La fuite, c’est lorsque des individus arrivent à prélever dans la chaine des montants significatifs sans fournir aucun service ni produit en contrepartie.
Ce sont les intérêts prélevés par les établissements bancaires au-delà de l’inflation des salaires, ou ceux directement prélevés par les actionnaires d’une société par action.
Or chaque salaire emboité, et les entreprises elle-même, sont contraint(e)s dans leur vie courante, à avoir recours au crédit pour compenser le manque de liquidités en circulation.
Au delà des phénomènes persuasifs qui nous font désirer des objets ou des services strictement inutiles, le fonctionnement normal du ménage ou de l’entreprise nécessitent des liquidités qu’ils n’ont pas.
Abonnés en permanence au crédit, afin de compenser la diminution de la masse monétaire « active » ou « circulante », les intérêts, frais et autres commissions sont prélevés sur votre compte, mais aussi sur le compte de votre boulanger, qui va bien vous compter les intérêts qu’il paye à sa banque.
Tous les consommateurs en bout de chaine payent la sommes des intérêts liés au fonctionnement de chaque acteur qu’il sollicite directement ou indirectement.

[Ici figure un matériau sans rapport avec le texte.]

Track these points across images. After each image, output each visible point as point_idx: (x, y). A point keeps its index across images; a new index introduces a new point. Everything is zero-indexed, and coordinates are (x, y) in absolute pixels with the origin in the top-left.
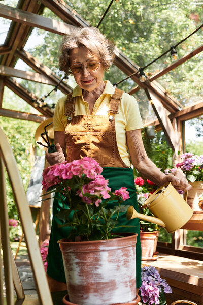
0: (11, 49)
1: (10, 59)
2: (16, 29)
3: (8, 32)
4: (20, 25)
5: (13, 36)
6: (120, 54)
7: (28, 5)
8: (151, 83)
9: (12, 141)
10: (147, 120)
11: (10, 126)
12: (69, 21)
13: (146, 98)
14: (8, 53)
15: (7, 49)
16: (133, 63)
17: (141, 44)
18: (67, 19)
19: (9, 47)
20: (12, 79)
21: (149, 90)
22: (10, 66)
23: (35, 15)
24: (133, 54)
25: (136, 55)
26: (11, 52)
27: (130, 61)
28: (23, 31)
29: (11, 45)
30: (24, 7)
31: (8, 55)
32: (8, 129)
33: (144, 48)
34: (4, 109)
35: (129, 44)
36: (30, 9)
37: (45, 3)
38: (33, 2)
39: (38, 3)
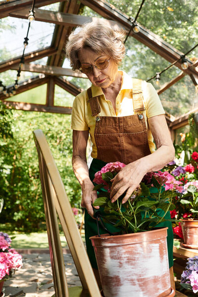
0: (57, 49)
1: (57, 59)
2: (60, 30)
3: (54, 33)
4: (63, 27)
5: (58, 37)
6: (162, 43)
7: (69, 6)
8: (196, 68)
9: (67, 135)
10: (194, 106)
11: (65, 120)
12: (108, 16)
13: (192, 84)
14: (55, 53)
15: (54, 50)
16: (176, 50)
17: (184, 29)
18: (106, 15)
19: (56, 49)
20: (62, 78)
21: (194, 76)
22: (58, 66)
23: (75, 16)
24: (177, 40)
25: (180, 41)
26: (58, 53)
27: (173, 48)
28: (66, 31)
29: (57, 46)
30: (65, 9)
31: (56, 55)
32: (63, 123)
33: (188, 32)
34: (56, 107)
35: (173, 29)
36: (71, 10)
37: (84, 2)
38: (73, 3)
39: (78, 3)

Donc de chaque salaire …. emboîté !
Plus directement, les SARL (et non pas EURL), SA et ses déclinaisons, et toutes les structures comportant des actionnaires sortent de l’argent pour des gens qui ne donnent rien en échange.
Conclusion
Il se trouve que les intérêts sont utilisés par ceux qui ont profession d’en faire, comme pactole d’une entreprise financière supplémentaire. Et on recommence plus gros. Et encore…Et encore.
C’est bien le commerce de l’argent qui est la plaie numéro un du système capitaliste. Sous forme de rente qui peut être dividende d’action, ou intérêt de prêt, il donne un cadre légal à un racket. Au sens étymologique de ce mot : une facturation régulière en échange de rien, sinon de menaces.
Ayant fait de l’argent une chose désirable en tant que telle, pour pouvoir en obtenir plus, de plus en plus vite, ET ayant réussi à faire de la location d’argent le passage obligé de tous les acteurs de l’économie réelle, les propriétaires de l’argent nous plantent deux javelots.
Premier javelot : notre propre croissance nous est facturée : c’est prix de la location monétaire à la place de la création monétaire gratuite. En intérêts nous payons 50 milliards d’euro par an. Sachant qu’il faut obligatoirement emprunter pour payer la location elle même, ou alors, faire payer les électeurs.
Deuxième javelot : Notre difficulté à travailler normalement plus la nécessité de travailler encore pour payer la location de l’argent, nous contraint à la croissance. Retournez au premier javelot.
Parler de la croissance du PIB permet de ne pas parler de la croissance des salaires, et de l’écart grandissant entre les deux.
L’écart entre les deux, c’est la rente. C’est pour ça qu’on préfère ne pas vous en parler. Pas la peine de vous chauffer inutilement.
En regardant un produit, ou un service, vous pouvez utiliser cette idée de salaires emboités avec profit : Si vous arrivez à évaluer le coût des salaires de premier rang, les coûts des fournisseurs, et à connaître le chiffre d’affaire, la différence représente la prédation capitaliste.
Un dernier truc pour vous éviter un piège parmi d’autre : les sociétés qui veulent cacher des bénéfices éhontés ou tout simplement taxables s’inventent des fournisseurs à l’étranger auxquels ils doivent des frais de licence, des droits de brevets, sachant que ledit fournisseur a les mêmes actionnaires et est établi dans un paradis fiscal. Comme le montant de la licence est libre, il suffit de le calculer pour obtenir un solide écrémage des bénéfices taxables. Il est commun d’insérer une coquille vide aux Pays-Bas.